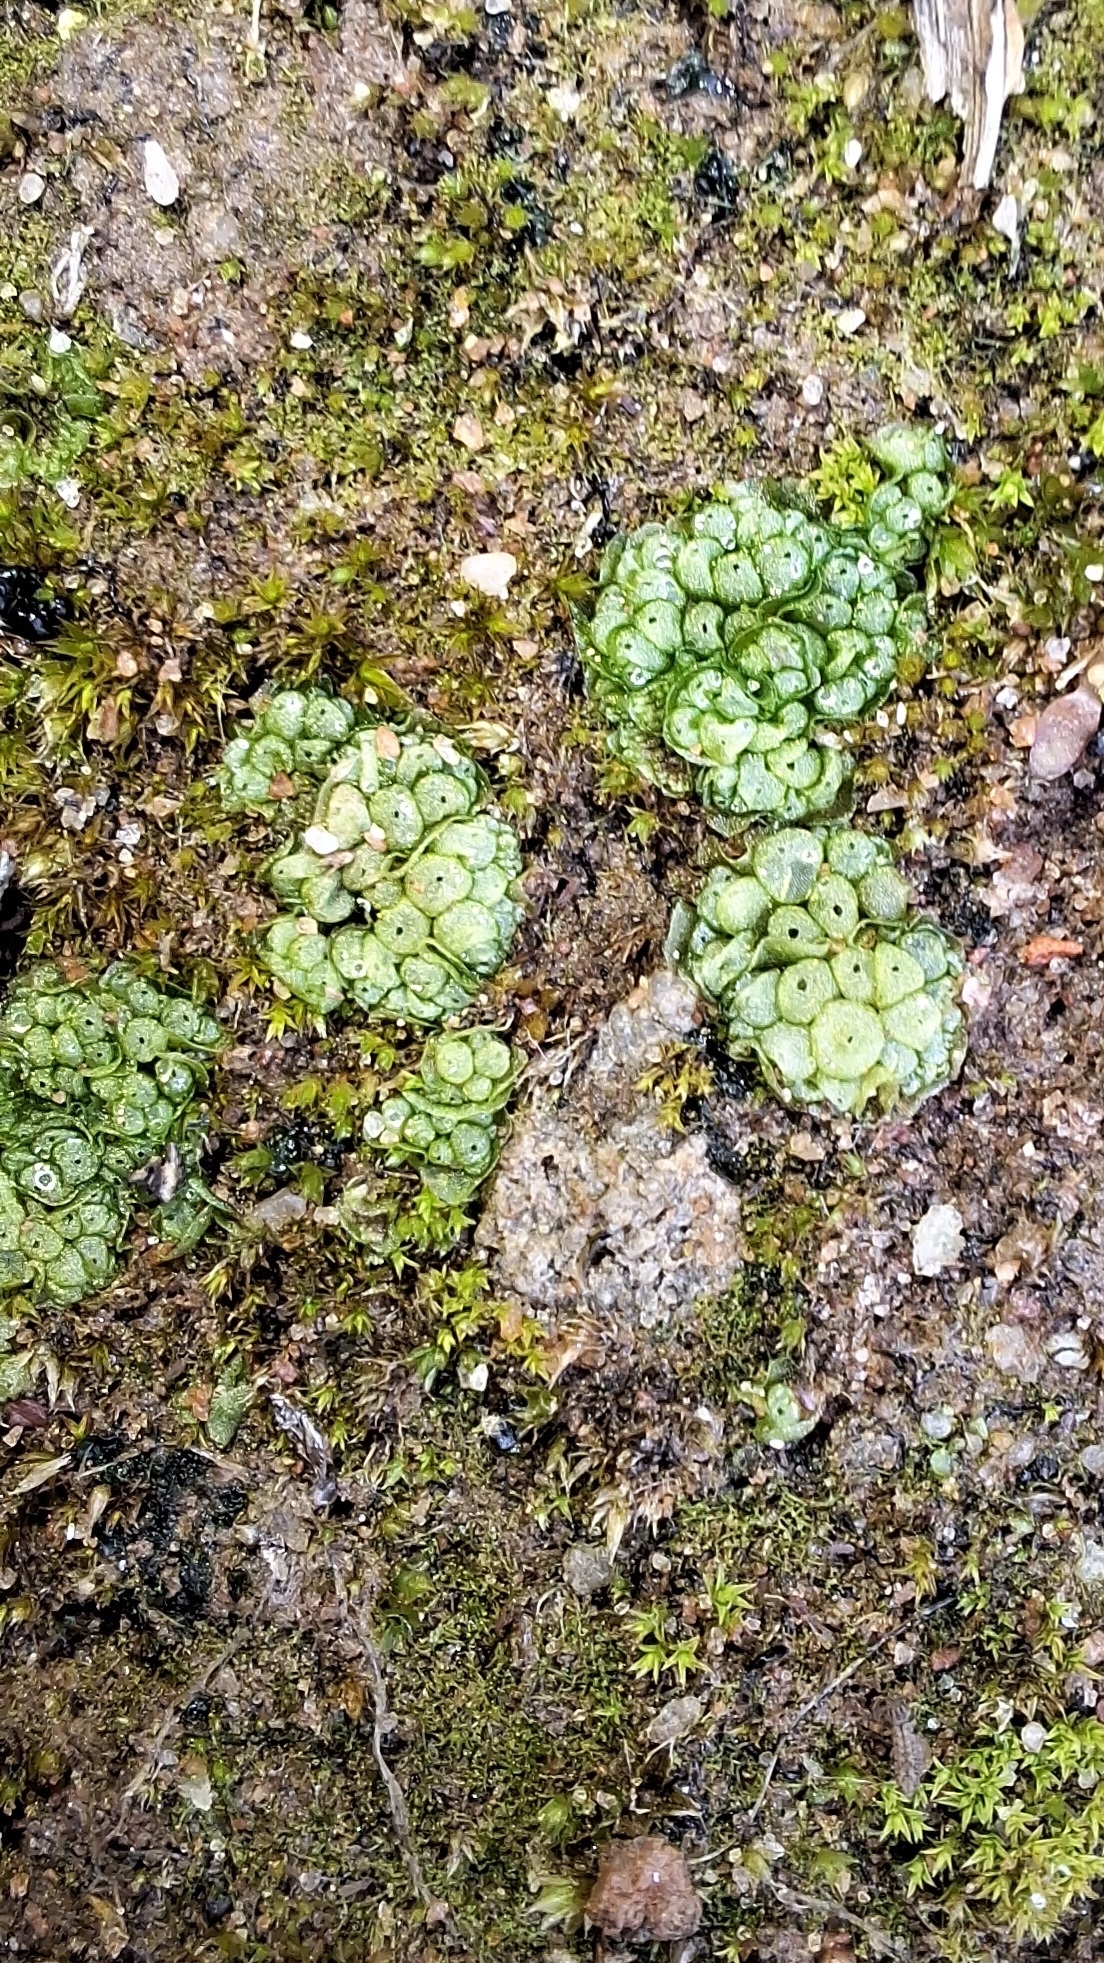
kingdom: Plantae
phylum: Marchantiophyta
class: Marchantiopsida
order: Sphaerocarpales
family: Sphaerocarpaceae
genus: Sphaerocarpos
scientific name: Sphaerocarpos texanus
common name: Texas balloonwort
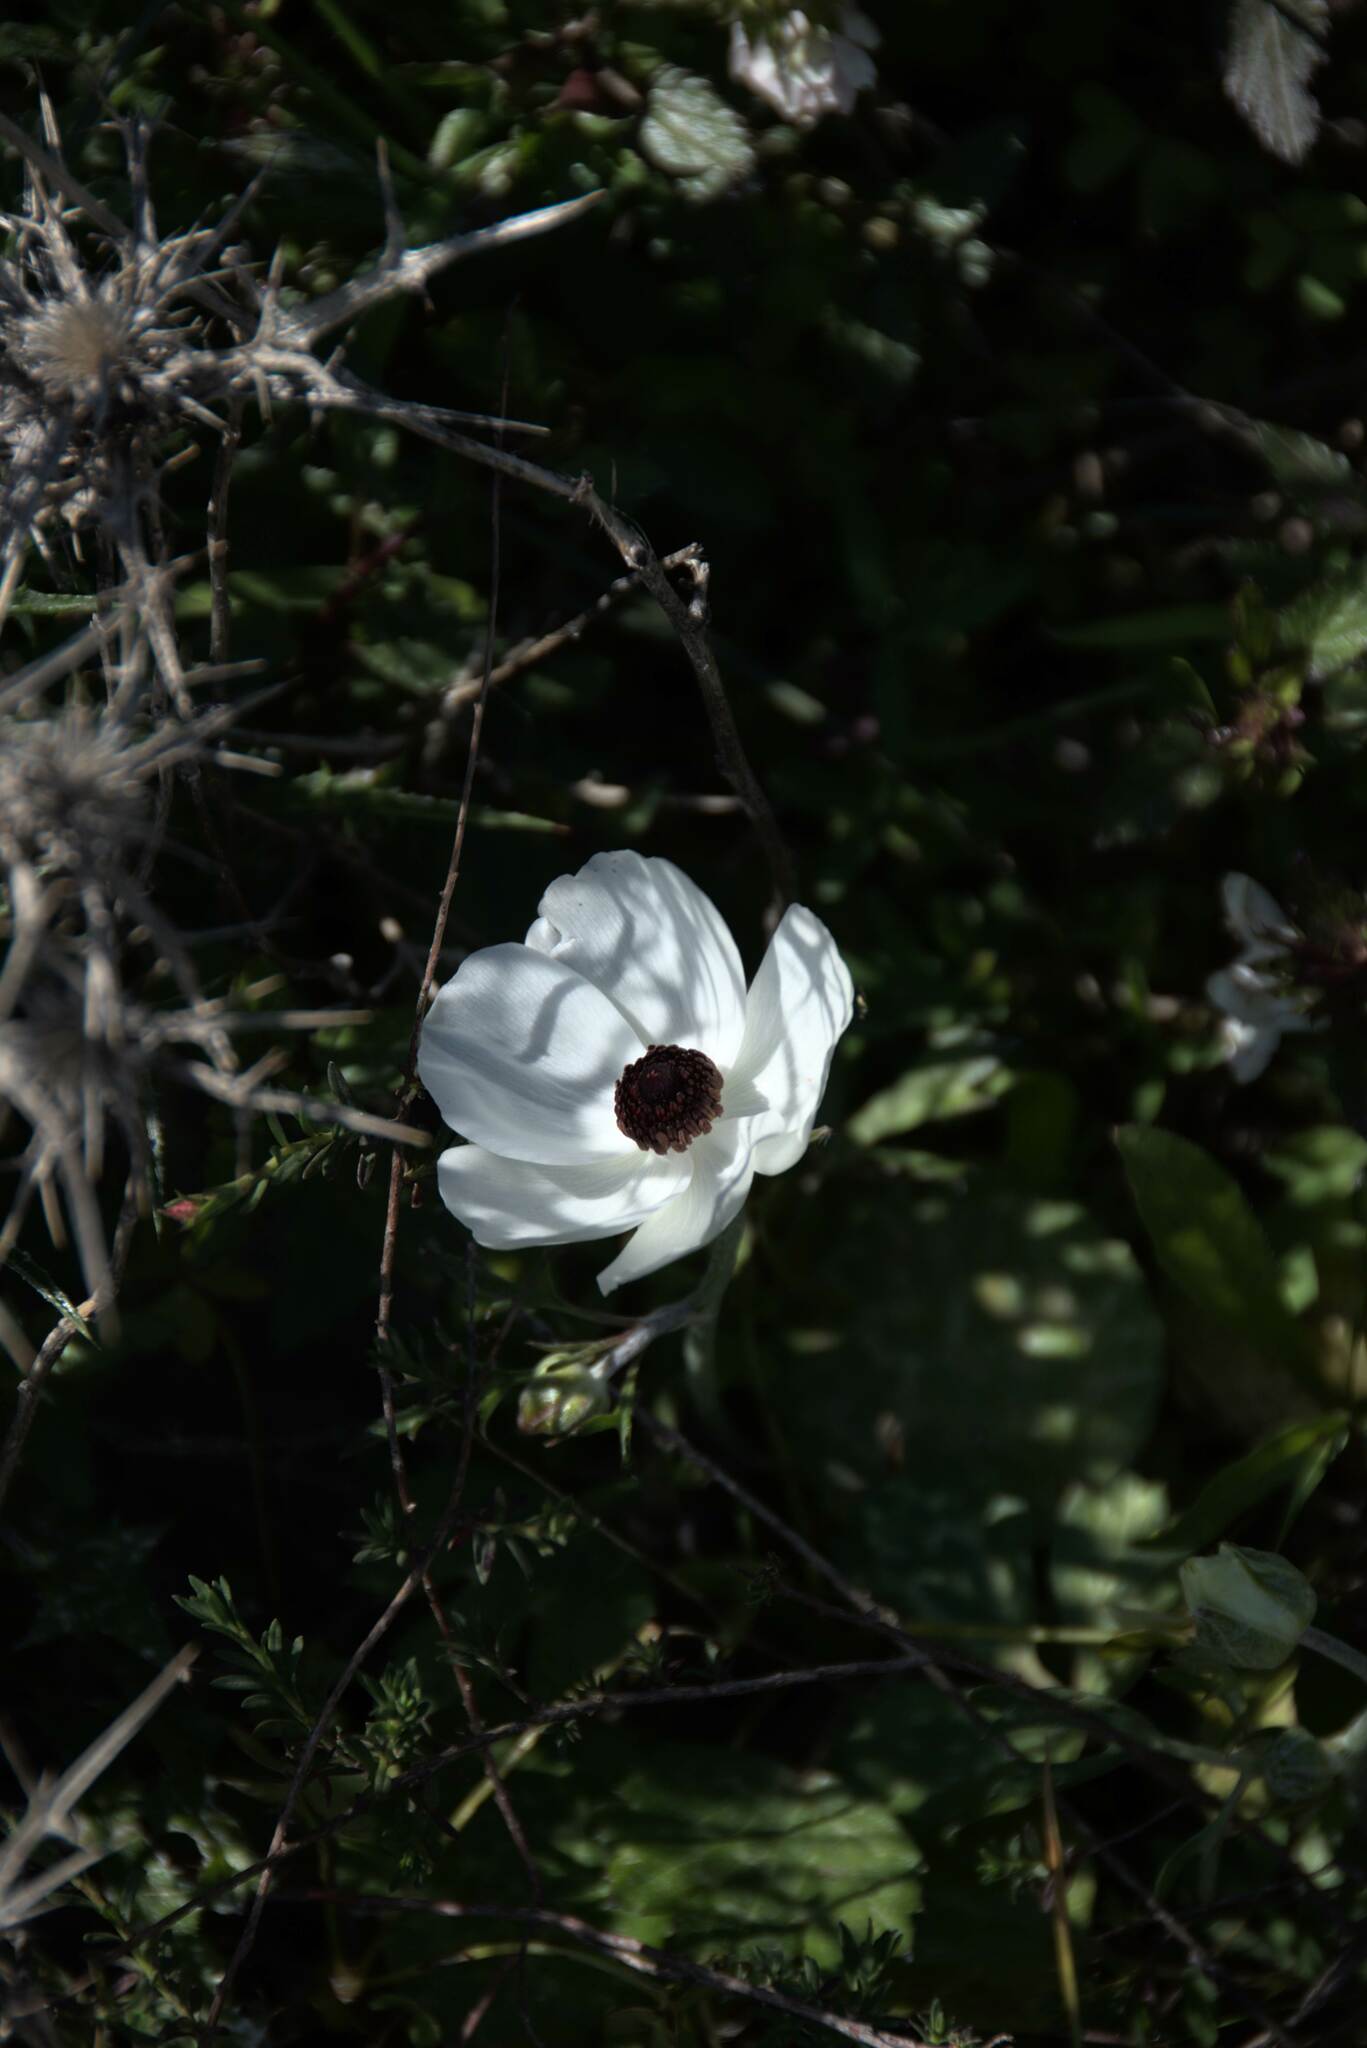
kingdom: Plantae
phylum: Tracheophyta
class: Magnoliopsida
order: Ranunculales
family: Ranunculaceae
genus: Ranunculus
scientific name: Ranunculus asiaticus
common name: Persian buttercup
+ + + + + + +
- Direction: Update the entries starting at the line that contains "phylum: Marchantiophyta" and ending at the end of the entries by replacing "common name" with "vernacular name", leaving everything else unchanged. Leave the pictures out of your answer.

- Answer for this exercise:
phylum: Marchantiophyta
class: Marchantiopsida
order: Sphaerocarpales
family: Sphaerocarpaceae
genus: Sphaerocarpos
scientific name: Sphaerocarpos texanus
vernacular name: Texas balloonwort
kingdom: Plantae
phylum: Tracheophyta
class: Magnoliopsida
order: Ranunculales
family: Ranunculaceae
genus: Ranunculus
scientific name: Ranunculus asiaticus
vernacular name: Persian buttercup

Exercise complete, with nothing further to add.